Мама, мамочка, мамуся…
…Во время оккупации у ее мамы, самой красивой женщины на свете — так думает она и сейчас, — был дядечка, немецкий офицер, тоже писаный красавец. Они шли по улице — и люди замирали от такого количества красоты. Кареокая, с косой вокруг головы, мама носила такие ямочки на щеках, что казалось, никакая война — не горе. Дядя Францик, высокий и сильный, выставлял один палец, и она, дите, висла на нем и раскачивалась, и было ей так легко и спокойно, как никогда не было потом. Но потом наступило сразу. Было прекрасно — и сразу без перехода стало «потом».
Мамочку побрили наголо до маленькой синей головки и увели навсегда. Марусечка кричала: «Дядя Францик! Дядя Францик! Спасите!» И ее сильно, наотмашь, ударила женщина в форме. Она потеряла сознание, и на нее лили холодную воду, и она как-то сразу, без перехода стала взрослой, мокрой и несчастливой на всю оставшуюся жизнь.
Ее взяла к себе, «пока не вернется папа», сестра отца. Там были две худые, поцарапанные девчонки с бритыми, но не голубыми, а вычерневшими, будто подкопченными головами. Они от души выпрямляли, вытягивая изо всей силы, ее кудри. «Кругом война, а ты кудрявая», — строго говорила старшая, Лилька. Мария была согласна, она тогда уже стала большой и мудрой, и даже попросила, чтоб ей сделали так, как у них. Наголо.
— Так у них же были воши! — смеялась тетка Дуся. — А ты вся вон какая сытенькая.

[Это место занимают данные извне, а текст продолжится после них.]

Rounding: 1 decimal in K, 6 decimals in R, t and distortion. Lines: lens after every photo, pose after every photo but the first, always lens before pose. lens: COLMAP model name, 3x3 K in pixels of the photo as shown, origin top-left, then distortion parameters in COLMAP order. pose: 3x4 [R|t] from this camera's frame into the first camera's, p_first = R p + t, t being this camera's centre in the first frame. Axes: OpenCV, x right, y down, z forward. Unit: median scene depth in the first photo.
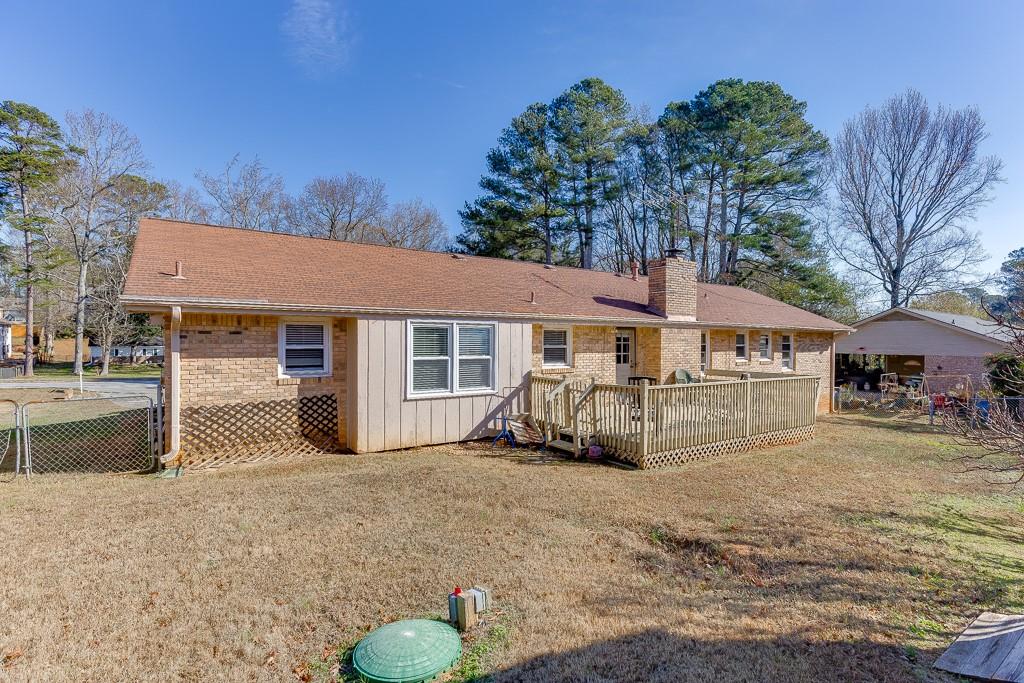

Пришлось жить кудрявой и терпеть насмешки бритоголового населения войны. Ее тошнило от козьего молока, а эти две девчонки не могли им напиться. И вечно ходили с белыми окружьями вокруг рта.
Приехал с войны папа. У него дергалось веко и время от времени спазм перекашивал лицо. И тогда все ждали конца его муки, а потом продолжали разговор как ни в чем не бывало.

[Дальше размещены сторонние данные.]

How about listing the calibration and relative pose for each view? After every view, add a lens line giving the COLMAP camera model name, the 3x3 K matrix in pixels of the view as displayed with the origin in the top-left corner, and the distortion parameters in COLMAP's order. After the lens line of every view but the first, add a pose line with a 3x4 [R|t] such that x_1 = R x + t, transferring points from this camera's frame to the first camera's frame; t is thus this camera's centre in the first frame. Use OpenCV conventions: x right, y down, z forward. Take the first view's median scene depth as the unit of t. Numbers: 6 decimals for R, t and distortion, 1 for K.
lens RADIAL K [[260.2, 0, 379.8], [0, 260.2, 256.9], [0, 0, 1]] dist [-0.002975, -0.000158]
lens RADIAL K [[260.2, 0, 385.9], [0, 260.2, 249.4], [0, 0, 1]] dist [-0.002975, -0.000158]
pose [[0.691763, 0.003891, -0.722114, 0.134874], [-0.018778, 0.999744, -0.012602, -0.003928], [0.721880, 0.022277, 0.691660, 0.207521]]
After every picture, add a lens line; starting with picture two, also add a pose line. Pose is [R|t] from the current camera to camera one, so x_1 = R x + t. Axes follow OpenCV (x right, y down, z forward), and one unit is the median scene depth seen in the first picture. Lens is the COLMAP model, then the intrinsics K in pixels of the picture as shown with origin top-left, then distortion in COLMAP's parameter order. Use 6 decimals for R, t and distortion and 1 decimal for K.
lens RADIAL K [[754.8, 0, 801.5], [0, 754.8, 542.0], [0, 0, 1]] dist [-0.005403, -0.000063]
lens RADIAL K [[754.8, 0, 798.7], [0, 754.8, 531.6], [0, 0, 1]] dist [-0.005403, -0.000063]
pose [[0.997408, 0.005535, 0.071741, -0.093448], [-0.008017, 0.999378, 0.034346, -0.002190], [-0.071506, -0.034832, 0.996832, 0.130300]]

Она не могла полюбить этого человека. Не мог-ла! И уже понимала, что он знает про это. Потому и кривило его чаще всего, когда она была рядом. Она приносила ему боль. Когда ей было шестнадцать, папа умер. Это был какой-то специфический год. Его называли годом разоблачения культа. Она этого не понимала, ей было все равно, культ-некульт. Отец в гробу лежал красивый и длинный. Впервые она подумала, что они с мамой тоже были неплохой парой, хотя разве можно сравнить? Немца — так получалось! — она считала более красивым.

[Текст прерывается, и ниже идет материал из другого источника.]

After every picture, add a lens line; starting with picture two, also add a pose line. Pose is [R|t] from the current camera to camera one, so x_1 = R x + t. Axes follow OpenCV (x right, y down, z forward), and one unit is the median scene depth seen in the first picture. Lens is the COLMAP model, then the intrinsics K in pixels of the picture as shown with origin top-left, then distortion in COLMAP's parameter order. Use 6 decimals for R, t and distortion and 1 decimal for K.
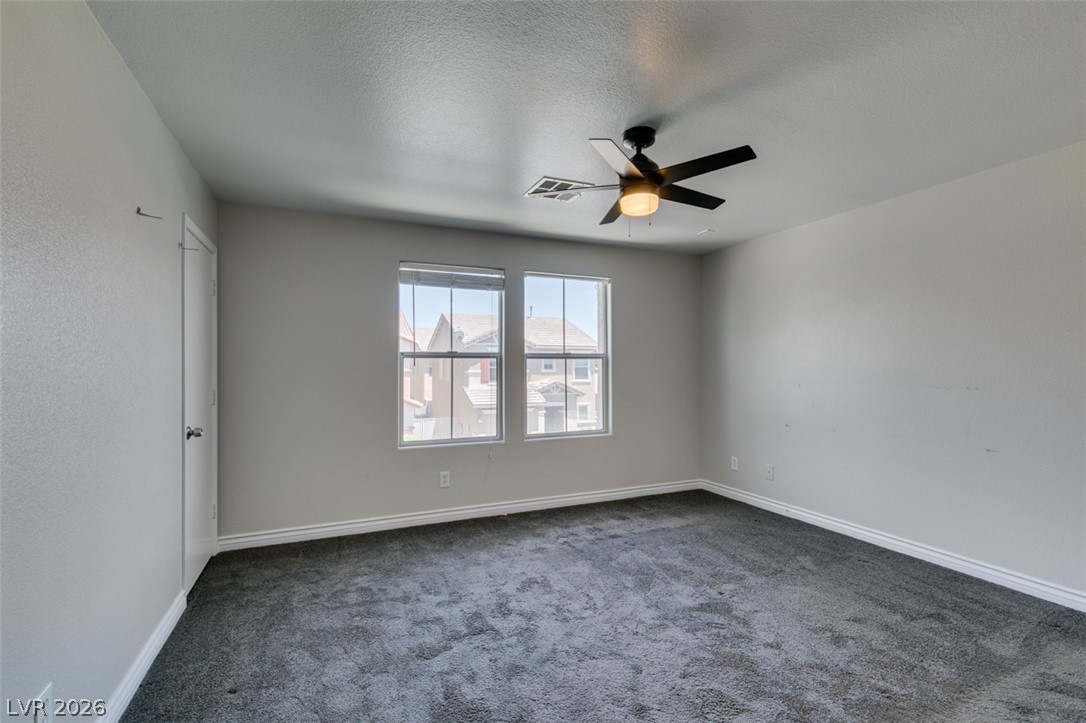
lens RADIAL K [[485.7, 0, 539.9], [0, 485.7, 365.5], [0, 0, 1]] dist [0.002645, 0.000632]
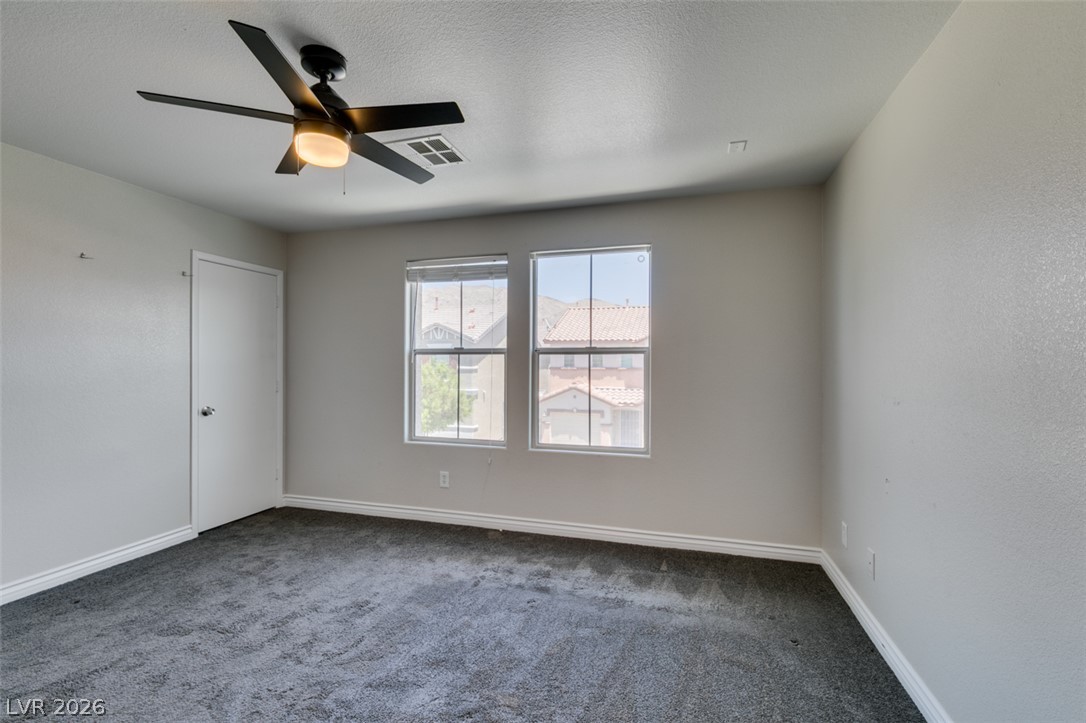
lens RADIAL K [[485.7, 0, 538.7], [0, 485.7, 364.8], [0, 0, 1]] dist [0.002645, 0.000632]
pose [[0.759472, 0.005428, -0.650517, 0.638909], [-0.003137, 0.999984, 0.004680, 0.000115], [0.650532, -0.001514, 0.759477, 0.425094]]
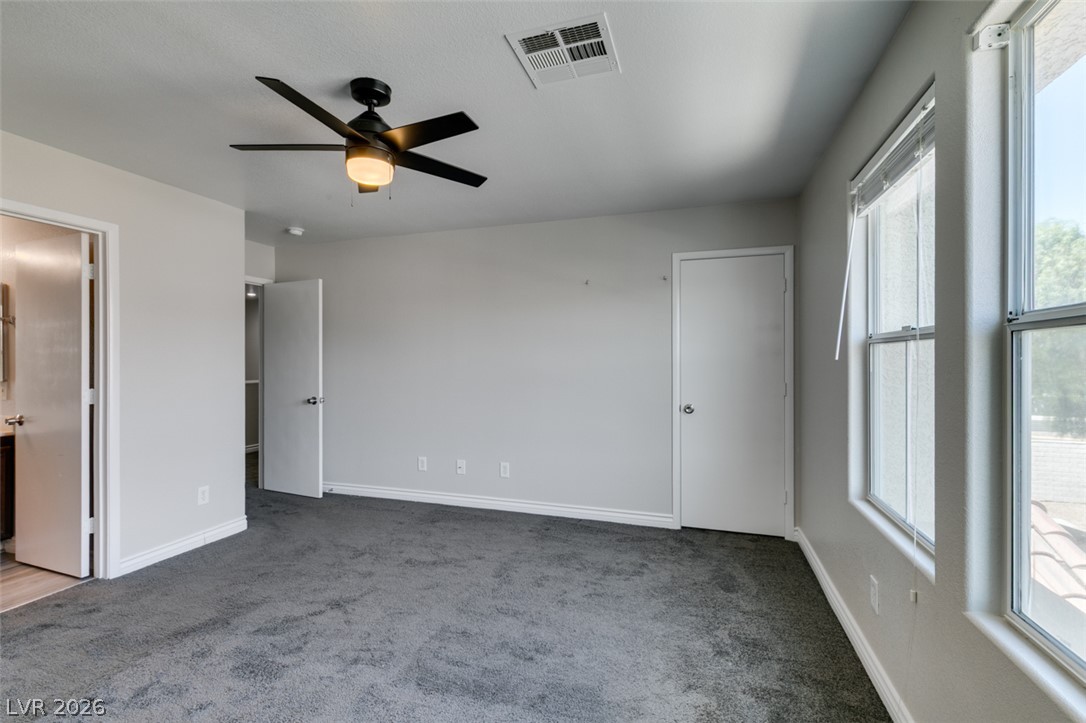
lens RADIAL K [[485.7, 0, 543.0], [0, 485.7, 363.8], [0, 0, 1]] dist [0.002645, 0.000632]
pose [[-0.666551, 0.007885, -0.745418, 0.422662], [0.004517, 0.999968, 0.006539, 0.000080], [0.745446, 0.000991, -0.666566, 1.189579]]
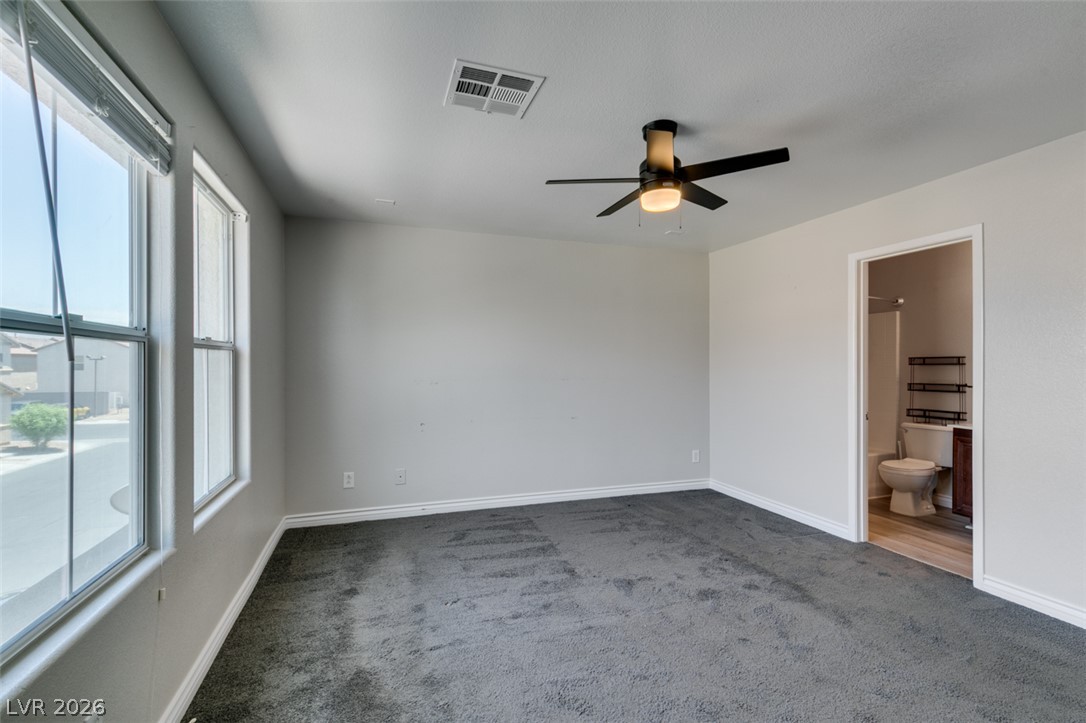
lens RADIAL K [[485.7, 0, 538.3], [0, 485.7, 367.9], [0, 0, 1]] dist [0.002645, 0.000632]
pose [[0.086280, -0.004813, 0.996259, -0.524823], [-0.005334, 0.999972, 0.005293, 0.001630], [-0.996257, -0.005771, 0.086252, 0.769891]]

Всю жизнь она перебивалась из нищеты в нищету. Связь с теткой после их отъезда была потеряна сразу. Отец ей не писал, а Мария еще была безграмотной. Забылись бритые девчонки, а собственные кудри как-то сами собой почти выпрямились. Лет в семнадцать у нее поседела прядь волос. Красиво так поседела, с вызовом. Через многие годы дамы начнут платить деньги за создание такого волосяного изыска. Она же стеснялась пряди. Она вообще жила невпопад и понимала: да, именно так живет. Невпопад.